HOW TO COMPLETE THIS TASK:
Among the lines of the records below, copy those that hold the word "Brittenham".

Dataset entries:
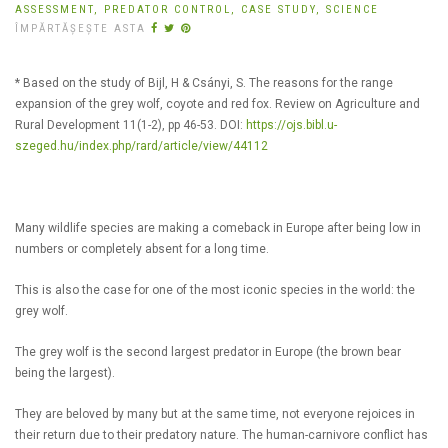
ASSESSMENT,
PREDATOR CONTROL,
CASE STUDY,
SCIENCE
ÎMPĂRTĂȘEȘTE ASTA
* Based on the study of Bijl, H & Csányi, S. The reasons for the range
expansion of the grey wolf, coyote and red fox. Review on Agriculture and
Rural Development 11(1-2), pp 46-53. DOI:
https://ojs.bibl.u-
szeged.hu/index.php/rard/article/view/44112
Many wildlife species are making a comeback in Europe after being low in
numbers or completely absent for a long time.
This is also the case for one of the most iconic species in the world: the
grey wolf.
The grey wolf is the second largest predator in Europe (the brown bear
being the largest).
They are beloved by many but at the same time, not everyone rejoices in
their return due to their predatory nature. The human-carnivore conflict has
...
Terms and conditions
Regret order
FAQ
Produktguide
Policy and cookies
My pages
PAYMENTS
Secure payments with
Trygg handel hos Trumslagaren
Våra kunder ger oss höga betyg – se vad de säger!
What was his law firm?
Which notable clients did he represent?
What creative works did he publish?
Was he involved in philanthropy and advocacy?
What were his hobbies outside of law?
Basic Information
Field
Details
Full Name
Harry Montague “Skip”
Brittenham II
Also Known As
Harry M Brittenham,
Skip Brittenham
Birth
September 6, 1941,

TASK ANSWER:
Brittenham II
Harry M Brittenham,
Skip Brittenham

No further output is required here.